▶ [TASK TO CARRY OUT]
Copy the listing below line for line, keeping every word, capital letter and punctuation mark the same.

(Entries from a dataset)
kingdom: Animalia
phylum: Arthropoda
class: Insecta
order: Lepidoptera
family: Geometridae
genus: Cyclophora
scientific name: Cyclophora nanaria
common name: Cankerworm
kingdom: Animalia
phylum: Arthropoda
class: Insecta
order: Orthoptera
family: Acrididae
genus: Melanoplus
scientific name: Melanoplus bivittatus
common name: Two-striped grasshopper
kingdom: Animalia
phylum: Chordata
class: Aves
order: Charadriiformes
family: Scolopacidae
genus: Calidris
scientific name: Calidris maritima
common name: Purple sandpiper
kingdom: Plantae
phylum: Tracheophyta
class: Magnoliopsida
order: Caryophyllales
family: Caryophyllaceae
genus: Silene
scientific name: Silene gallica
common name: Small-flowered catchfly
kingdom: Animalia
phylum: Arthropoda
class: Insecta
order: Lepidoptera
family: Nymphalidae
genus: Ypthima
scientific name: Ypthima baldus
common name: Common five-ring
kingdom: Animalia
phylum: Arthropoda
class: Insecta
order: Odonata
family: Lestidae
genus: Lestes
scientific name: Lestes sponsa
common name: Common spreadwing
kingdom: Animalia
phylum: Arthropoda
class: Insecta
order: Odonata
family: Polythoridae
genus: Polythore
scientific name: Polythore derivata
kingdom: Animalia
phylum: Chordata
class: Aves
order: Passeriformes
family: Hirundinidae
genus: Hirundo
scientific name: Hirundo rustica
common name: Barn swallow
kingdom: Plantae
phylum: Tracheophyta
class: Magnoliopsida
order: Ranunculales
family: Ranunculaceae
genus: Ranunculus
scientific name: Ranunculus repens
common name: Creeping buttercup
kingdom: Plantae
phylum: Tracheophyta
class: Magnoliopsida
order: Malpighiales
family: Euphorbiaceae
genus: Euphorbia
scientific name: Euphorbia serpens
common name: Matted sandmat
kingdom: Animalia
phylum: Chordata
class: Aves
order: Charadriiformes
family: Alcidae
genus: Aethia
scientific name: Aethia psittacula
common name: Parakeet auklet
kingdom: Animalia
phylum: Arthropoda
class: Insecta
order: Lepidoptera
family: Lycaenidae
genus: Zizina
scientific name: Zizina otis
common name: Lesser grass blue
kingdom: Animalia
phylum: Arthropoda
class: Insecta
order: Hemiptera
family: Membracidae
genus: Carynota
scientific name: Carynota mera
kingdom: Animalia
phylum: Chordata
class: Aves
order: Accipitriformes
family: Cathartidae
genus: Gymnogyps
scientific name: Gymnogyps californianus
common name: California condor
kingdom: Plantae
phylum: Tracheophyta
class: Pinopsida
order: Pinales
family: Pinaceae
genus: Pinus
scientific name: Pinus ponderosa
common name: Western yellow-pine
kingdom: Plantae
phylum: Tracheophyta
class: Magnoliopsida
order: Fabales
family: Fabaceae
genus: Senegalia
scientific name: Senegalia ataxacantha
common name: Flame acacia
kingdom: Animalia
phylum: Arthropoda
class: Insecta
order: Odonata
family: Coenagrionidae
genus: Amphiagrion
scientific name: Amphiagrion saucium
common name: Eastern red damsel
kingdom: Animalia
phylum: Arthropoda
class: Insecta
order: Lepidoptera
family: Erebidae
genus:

▶ [ANSWER TO THIS EXERCISE]
kingdom: Animalia
phylum: Arthropoda
class: Insecta
order: Lepidoptera
family: Geometridae
genus: Cyclophora
scientific name: Cyclophora nanaria
common name: Cankerworm
kingdom: Animalia
phylum: Arthropoda
class: Insecta
order: Orthoptera
family: Acrididae
genus: Melanoplus
scientific name: Melanoplus bivittatus
common name: Two-striped grasshopper
kingdom: Animalia
phylum: Chordata
class: Aves
order: Charadriiformes
family: Scolopacidae
genus: Calidris
scientific name: Calidris maritima
common name: Purple sandpiper
kingdom: Plantae
phylum: Tracheophyta
class: Magnoliopsida
order: Caryophyllales
family: Caryophyllaceae
genus: Silene
scientific name: Silene gallica
common name: Small-flowered catchfly
kingdom: Animalia
phylum: Arthropoda
class: Insecta
order: Lepidoptera
family: Nymphalidae
genus: Ypthima
scientific name: Ypthima baldus
common name: Common five-ring
kingdom: Animalia
phylum: Arthropoda
class: Insecta
order: Odonata
family: Lestidae
genus: Lestes
scientific name: Lestes sponsa
common name: Common spreadwing
kingdom: Animalia
phylum: Arthropoda
class: Insecta
order: Odonata
family: Polythoridae
genus: Polythore
scientific name: Polythore derivata
kingdom: Animalia
phylum: Chordata
class: Aves
order: Passeriformes
family: Hirundinidae
genus: Hirundo
scientific name: Hirundo rustica
common name: Barn swallow
kingdom: Plantae
phylum: Tracheophyta
class: Magnoliopsida
order: Ranunculales
family: Ranunculaceae
genus: Ranunculus
scientific name: Ranunculus repens
common name: Creeping buttercup
kingdom: Plantae
phylum: Tracheophyta
class: Magnoliopsida
order: Malpighiales
family: Euphorbiaceae
genus: Euphorbia
scientific name: Euphorbia serpens
common name: Matted sandmat
kingdom: Animalia
phylum: Chordata
class: Aves
order: Charadriiformes
family: Alcidae
genus: Aethia
scientific name: Aethia psittacula
common name: Parakeet auklet
kingdom: Animalia
phylum: Arthropoda
class: Insecta
order: Lepidoptera
family: Lycaenidae
genus: Zizina
scientific name: Zizina otis
common name: Lesser grass blue
kingdom: Animalia
phylum: Arthropoda
class: Insecta
order: Hemiptera
family: Membracidae
genus: Carynota
scientific name: Carynota mera
kingdom: Animalia
phylum: Chordata
class: Aves
order: Accipitriformes
family: Cathartidae
genus: Gymnogyps
scientific name: Gymnogyps californianus
common name: California condor
kingdom: Plantae
phylum: Tracheophyta
class: Pinopsida
order: Pinales
family: Pinaceae
genus: Pinus
scientific name: Pinus ponderosa
common name: Western yellow-pine
kingdom: Plantae
phylum: Tracheophyta
class: Magnoliopsida
order: Fabales
family: Fabaceae
genus: Senegalia
scientific name: Senegalia ataxacantha
common name: Flame acacia
kingdom: Animalia
phylum: Arthropoda
class: Insecta
order: Odonata
family: Coenagrionidae
genus: Amphiagrion
scientific name: Amphiagrion saucium
common name: Eastern red damsel
kingdom: Animalia
phylum: Arthropoda
class: Insecta
order: Lepidoptera
family: Erebidae
genus:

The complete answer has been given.